Stored data:

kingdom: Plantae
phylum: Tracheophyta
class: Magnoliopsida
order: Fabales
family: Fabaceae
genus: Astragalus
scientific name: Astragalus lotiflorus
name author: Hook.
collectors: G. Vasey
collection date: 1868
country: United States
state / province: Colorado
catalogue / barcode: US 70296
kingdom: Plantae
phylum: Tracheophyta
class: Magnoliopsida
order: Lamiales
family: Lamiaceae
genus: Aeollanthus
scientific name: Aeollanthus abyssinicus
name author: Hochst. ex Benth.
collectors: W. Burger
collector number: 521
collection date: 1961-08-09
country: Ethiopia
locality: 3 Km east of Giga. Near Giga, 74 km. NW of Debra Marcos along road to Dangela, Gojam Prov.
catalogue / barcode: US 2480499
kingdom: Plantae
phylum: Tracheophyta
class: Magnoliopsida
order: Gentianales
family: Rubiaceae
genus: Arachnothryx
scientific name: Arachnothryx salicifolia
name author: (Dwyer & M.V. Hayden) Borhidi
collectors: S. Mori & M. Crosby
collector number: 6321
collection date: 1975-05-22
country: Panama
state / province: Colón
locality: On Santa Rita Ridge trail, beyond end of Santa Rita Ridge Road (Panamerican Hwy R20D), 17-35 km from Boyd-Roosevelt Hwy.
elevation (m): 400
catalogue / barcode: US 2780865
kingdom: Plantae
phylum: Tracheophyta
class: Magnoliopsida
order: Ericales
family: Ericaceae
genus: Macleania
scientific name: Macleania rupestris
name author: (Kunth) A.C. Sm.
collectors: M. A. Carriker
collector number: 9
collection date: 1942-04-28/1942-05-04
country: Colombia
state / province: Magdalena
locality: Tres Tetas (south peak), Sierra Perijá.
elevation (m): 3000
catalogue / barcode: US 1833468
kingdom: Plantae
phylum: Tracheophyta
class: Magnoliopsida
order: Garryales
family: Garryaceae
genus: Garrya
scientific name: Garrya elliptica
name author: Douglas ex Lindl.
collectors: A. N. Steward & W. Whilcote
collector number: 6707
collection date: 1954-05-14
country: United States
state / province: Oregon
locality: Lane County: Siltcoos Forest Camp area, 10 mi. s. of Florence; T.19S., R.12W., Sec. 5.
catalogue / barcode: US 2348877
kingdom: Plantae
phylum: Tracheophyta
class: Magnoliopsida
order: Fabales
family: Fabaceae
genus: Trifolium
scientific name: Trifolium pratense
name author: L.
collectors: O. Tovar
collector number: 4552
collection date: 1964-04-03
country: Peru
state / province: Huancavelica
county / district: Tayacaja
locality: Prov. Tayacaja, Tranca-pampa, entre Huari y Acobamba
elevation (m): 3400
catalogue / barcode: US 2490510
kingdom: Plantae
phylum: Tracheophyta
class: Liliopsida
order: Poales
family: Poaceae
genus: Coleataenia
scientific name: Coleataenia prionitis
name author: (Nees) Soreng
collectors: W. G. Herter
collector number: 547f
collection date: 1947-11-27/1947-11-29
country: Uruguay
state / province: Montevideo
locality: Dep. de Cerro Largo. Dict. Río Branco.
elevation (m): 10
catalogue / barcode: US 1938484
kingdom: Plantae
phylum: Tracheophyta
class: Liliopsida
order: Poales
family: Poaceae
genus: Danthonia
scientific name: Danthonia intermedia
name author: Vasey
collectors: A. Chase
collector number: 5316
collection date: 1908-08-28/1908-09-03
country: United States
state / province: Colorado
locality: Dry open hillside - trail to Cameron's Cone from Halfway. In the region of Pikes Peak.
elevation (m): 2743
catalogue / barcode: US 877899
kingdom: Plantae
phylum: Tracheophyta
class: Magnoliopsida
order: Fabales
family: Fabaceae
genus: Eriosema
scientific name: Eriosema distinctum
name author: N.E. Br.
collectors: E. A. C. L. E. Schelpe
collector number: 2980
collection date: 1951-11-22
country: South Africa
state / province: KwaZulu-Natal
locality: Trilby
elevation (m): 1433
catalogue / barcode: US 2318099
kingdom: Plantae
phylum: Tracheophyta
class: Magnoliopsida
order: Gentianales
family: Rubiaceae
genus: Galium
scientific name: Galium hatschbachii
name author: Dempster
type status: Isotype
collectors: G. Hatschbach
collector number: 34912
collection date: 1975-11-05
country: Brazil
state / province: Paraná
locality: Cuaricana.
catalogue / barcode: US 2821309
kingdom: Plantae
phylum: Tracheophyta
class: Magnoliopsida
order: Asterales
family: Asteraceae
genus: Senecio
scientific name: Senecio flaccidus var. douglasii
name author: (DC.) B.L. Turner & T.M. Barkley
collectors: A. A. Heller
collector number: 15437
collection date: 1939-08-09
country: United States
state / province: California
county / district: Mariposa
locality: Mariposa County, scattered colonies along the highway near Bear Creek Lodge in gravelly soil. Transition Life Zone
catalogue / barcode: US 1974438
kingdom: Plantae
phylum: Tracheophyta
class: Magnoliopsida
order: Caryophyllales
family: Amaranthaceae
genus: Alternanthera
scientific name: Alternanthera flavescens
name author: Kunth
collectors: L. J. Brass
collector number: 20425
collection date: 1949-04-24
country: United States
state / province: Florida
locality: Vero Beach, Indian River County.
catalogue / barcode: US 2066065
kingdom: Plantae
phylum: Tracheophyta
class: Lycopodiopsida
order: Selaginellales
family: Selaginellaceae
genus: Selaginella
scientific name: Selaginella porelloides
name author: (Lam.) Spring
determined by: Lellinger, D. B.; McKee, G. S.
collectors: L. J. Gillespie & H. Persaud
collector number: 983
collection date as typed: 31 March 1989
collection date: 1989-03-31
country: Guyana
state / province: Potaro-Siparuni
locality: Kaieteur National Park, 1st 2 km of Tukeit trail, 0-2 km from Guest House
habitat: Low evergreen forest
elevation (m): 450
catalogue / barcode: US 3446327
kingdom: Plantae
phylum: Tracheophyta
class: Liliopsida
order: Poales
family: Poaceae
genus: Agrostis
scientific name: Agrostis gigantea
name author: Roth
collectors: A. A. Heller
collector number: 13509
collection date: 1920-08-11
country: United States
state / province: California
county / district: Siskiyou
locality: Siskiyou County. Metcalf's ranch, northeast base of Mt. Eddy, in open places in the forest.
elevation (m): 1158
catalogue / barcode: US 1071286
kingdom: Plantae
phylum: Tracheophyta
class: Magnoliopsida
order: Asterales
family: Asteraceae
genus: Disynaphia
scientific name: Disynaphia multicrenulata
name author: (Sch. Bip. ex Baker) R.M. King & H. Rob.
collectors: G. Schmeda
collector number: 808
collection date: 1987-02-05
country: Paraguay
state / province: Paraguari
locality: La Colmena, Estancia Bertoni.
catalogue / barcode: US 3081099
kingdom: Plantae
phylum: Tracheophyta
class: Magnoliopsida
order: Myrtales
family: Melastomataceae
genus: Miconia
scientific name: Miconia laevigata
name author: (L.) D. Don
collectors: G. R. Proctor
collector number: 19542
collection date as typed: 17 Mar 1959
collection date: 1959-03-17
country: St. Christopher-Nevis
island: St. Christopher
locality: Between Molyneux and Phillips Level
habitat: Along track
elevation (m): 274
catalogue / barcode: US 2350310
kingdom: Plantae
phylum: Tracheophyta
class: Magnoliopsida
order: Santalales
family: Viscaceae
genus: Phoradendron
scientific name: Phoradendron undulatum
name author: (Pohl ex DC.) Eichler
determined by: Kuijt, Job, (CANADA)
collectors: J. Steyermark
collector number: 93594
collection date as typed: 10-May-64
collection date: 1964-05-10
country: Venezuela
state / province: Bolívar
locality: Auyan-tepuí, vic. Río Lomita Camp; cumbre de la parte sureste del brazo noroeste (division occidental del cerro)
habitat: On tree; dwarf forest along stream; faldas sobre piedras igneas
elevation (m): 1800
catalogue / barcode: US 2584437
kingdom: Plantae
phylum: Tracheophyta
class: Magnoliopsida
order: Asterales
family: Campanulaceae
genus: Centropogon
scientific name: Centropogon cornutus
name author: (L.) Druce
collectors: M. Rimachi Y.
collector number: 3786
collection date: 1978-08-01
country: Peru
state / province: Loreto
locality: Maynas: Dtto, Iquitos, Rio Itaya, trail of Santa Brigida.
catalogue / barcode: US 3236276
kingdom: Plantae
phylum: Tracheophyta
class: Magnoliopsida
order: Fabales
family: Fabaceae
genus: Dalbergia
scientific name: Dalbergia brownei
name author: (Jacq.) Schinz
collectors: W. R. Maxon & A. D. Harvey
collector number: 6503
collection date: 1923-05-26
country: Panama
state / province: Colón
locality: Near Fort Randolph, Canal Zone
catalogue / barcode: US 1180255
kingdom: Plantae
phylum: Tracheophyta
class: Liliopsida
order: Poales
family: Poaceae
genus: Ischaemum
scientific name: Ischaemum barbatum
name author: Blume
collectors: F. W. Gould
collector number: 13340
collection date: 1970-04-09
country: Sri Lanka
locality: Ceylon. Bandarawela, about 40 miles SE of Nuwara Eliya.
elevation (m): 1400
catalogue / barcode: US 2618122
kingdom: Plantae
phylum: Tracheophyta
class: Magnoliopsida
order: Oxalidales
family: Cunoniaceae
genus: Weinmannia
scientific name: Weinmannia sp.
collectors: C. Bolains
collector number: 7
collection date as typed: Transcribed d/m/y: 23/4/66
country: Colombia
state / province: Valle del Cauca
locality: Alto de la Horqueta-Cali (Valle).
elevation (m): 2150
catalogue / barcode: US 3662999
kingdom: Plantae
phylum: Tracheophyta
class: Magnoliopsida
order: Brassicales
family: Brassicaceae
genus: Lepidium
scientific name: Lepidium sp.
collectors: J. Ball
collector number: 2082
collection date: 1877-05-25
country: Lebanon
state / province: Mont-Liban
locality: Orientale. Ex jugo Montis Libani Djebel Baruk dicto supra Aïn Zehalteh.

◆ Aim of the task:
Copy out, line for line and unchanged, the stretch of the data from its first line through the line containing "genus: Garrya".

◆ Result of this exercise:
kingdom: Plantae
phylum: Tracheophyta
class: Magnoliopsida
order: Fabales
family: Fabaceae
genus: Astragalus
scientific name: Astragalus lotiflorus
name author: Hook.
collectors: G. Vasey
collection date: 1868
country: United States
state / province: Colorado
catalogue / barcode: US 70296
kingdom: Plantae
phylum: Tracheophyta
class: Magnoliopsida
order: Lamiales
family: Lamiaceae
genus: Aeollanthus
scientific name: Aeollanthus abyssinicus
name author: Hochst. ex Benth.
collectors: W. Burger
collector number: 521
collection date: 1961-08-09
country: Ethiopia
locality: 3 Km east of Giga. Near Giga, 74 km. NW of Debra Marcos along road to Dangela, Gojam Prov.
catalogue / barcode: US 2480499
kingdom: Plantae
phylum: Tracheophyta
class: Magnoliopsida
order: Gentianales
family: Rubiaceae
genus: Arachnothryx
scientific name: Arachnothryx salicifolia
name author: (Dwyer & M.V. Hayden) Borhidi
collectors: S. Mori & M. Crosby
collector number: 6321
collection date: 1975-05-22
country: Panama
state / province: Colón
locality: On Santa Rita Ridge trail, beyond end of Santa Rita Ridge Road (Panamerican Hwy R20D), 17-35 km from Boyd-Roosevelt Hwy.
elevation (m): 400
catalogue / barcode: US 2780865
kingdom: Plantae
phylum: Tracheophyta
class: Magnoliopsida
order: Ericales
family: Ericaceae
genus: Macleania
scientific name: Macleania rupestris
name author: (Kunth) A.C. Sm.
collectors: M. A. Carriker
collector number: 9
collection date: 1942-04-28/1942-05-04
country: Colombia
state / province: Magdalena
locality: Tres Tetas (south peak), Sierra Perijá.
elevation (m): 3000
catalogue / barcode: US 1833468
kingdom: Plantae
phylum: Tracheophyta
class: Magnoliopsida
order: Garryales
family: Garryaceae
genus: Garrya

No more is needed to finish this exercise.